Task requirements:
Every entry below needs to be copied exactly.

BEGIN

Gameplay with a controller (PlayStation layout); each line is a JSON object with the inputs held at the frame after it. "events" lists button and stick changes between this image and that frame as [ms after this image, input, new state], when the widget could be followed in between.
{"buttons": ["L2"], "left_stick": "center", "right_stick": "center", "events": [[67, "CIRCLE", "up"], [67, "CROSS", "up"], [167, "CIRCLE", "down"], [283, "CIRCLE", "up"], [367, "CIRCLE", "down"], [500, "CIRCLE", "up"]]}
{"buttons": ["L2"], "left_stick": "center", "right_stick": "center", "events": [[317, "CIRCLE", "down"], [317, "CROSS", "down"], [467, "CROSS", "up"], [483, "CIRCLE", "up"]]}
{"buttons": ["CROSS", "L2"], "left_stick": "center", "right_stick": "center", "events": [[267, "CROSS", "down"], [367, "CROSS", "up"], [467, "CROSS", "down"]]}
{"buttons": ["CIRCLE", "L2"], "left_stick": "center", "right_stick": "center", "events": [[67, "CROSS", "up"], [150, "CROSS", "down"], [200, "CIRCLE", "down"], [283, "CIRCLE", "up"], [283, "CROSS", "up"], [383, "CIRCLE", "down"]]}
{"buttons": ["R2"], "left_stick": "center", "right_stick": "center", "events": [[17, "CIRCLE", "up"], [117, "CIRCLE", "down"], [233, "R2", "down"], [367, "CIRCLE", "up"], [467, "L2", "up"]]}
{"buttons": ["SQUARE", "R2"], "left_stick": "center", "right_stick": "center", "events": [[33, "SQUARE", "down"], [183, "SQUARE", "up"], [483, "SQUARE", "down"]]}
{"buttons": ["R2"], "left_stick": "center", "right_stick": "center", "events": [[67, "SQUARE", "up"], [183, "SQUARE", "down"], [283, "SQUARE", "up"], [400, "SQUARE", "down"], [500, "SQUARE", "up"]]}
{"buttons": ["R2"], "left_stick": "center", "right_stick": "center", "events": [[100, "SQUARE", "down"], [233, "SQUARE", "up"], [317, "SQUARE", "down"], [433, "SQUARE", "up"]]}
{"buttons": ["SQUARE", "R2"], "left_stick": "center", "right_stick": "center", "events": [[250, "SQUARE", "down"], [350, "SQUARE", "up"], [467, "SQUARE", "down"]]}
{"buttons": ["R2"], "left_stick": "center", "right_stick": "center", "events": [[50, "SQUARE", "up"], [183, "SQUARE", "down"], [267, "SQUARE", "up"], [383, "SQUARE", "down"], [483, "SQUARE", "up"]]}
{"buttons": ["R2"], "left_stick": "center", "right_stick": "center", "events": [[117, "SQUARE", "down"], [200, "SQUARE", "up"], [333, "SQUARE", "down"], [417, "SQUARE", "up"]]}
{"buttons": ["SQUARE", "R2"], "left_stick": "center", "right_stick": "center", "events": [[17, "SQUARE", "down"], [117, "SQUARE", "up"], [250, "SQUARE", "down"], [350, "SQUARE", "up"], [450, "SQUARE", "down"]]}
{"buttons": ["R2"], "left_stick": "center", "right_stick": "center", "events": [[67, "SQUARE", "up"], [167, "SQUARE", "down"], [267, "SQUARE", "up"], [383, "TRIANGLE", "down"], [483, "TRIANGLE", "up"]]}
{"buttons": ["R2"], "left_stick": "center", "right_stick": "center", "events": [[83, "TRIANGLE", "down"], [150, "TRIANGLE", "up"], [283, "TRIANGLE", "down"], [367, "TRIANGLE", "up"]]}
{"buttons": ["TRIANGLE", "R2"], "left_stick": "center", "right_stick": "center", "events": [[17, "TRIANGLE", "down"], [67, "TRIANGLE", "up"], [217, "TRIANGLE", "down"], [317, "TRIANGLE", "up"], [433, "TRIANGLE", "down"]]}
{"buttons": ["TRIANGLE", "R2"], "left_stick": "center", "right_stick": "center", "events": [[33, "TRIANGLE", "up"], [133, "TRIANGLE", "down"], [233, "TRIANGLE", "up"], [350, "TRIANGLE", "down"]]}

END

The answer:
Gameplay with a controller (PlayStation layout); each line is a JSON object with the inputs held at the frame after it. "events" lists button and stick changes between this image and that frame as [ms after this image, input, new state], when the widget could be followed in between.
{"buttons": ["L2"], "left_stick": "center", "right_stick": "center", "events": [[67, "CIRCLE", "up"], [67, "CROSS", "up"], [167, "CIRCLE", "down"], [283, "CIRCLE", "up"], [367, "CIRCLE", "down"], [500, "CIRCLE", "up"]]}
{"buttons": ["L2"], "left_stick": "center", "right_stick": "center", "events": [[317, "CIRCLE", "down"], [317, "CROSS", "down"], [467, "CROSS", "up"], [483, "CIRCLE", "up"]]}
{"buttons": ["CROSS", "L2"], "left_stick": "center", "right_stick": "center", "events": [[267, "CROSS", "down"], [367, "CROSS", "up"], [467, "CROSS", "down"]]}
{"buttons": ["CIRCLE", "L2"], "left_stick": "center", "right_stick": "center", "events": [[67, "CROSS", "up"], [150, "CROSS", "down"], [200, "CIRCLE", "down"], [283, "CIRCLE", "up"], [283, "CROSS", "up"], [383, "CIRCLE", "down"]]}
{"buttons": ["R2"], "left_stick": "center", "right_stick": "center", "events": [[17, "CIRCLE", "up"], [117, "CIRCLE", "down"], [233, "R2", "down"], [367, "CIRCLE", "up"], [467, "L2", "up"]]}
{"buttons": ["SQUARE", "R2"], "left_stick": "center", "right_stick": "center", "events": [[33, "SQUARE", "down"], [183, "SQUARE", "up"], [483, "SQUARE", "down"]]}
{"buttons": ["R2"], "left_stick": "center", "right_stick": "center", "events": [[67, "SQUARE", "up"], [183, "SQUARE", "down"], [283, "SQUARE", "up"], [400, "SQUARE", "down"], [500, "SQUARE", "up"]]}
{"buttons": ["R2"], "left_stick": "center", "right_stick": "center", "events": [[100, "SQUARE", "down"], [233, "SQUARE", "up"], [317, "SQUARE", "down"], [433, "SQUARE", "up"]]}
{"buttons": ["SQUARE", "R2"], "left_stick": "center", "right_stick": "center", "events": [[250, "SQUARE", "down"], [350, "SQUARE", "up"], [467, "SQUARE", "down"]]}
{"buttons": ["R2"], "left_stick": "center", "right_stick": "center", "events": [[50, "SQUARE", "up"], [183, "SQUARE", "down"], [267, "SQUARE", "up"], [383, "SQUARE", "down"], [483, "SQUARE", "up"]]}
{"buttons": ["R2"], "left_stick": "center", "right_stick": "center", "events": [[117, "SQUARE", "down"], [200, "SQUARE", "up"], [333, "SQUARE", "down"], [417, "SQUARE", "up"]]}
{"buttons": ["SQUARE", "R2"], "left_stick": "center", "right_stick": "center", "events": [[17, "SQUARE", "down"], [117, "SQUARE", "up"], [250, "SQUARE", "down"], [350, "SQUARE", "up"], [450, "SQUARE", "down"]]}
{"buttons": ["R2"], "left_stick": "center", "right_stick": "center", "events": [[67, "SQUARE", "up"], [167, "SQUARE", "down"], [267, "SQUARE", "up"], [383, "TRIANGLE", "down"], [483, "TRIANGLE", "up"]]}
{"buttons": ["R2"], "left_stick": "center", "right_stick": "center", "events": [[83, "TRIANGLE", "down"], [150, "TRIANGLE", "up"], [283, "TRIANGLE", "down"], [367, "TRIANGLE", "up"]]}
{"buttons": ["TRIANGLE", "R2"], "left_stick": "center", "right_stick": "center", "events": [[17, "TRIANGLE", "down"], [67, "TRIANGLE", "up"], [217, "TRIANGLE", "down"], [317, "TRIANGLE", "up"], [433, "TRIANGLE", "down"]]}
{"buttons": ["TRIANGLE", "R2"], "left_stick": "center", "right_stick": "center", "events": [[33, "TRIANGLE", "up"], [133, "TRIANGLE", "down"], [233, "TRIANGLE", "up"], [350, "TRIANGLE", "down"]]}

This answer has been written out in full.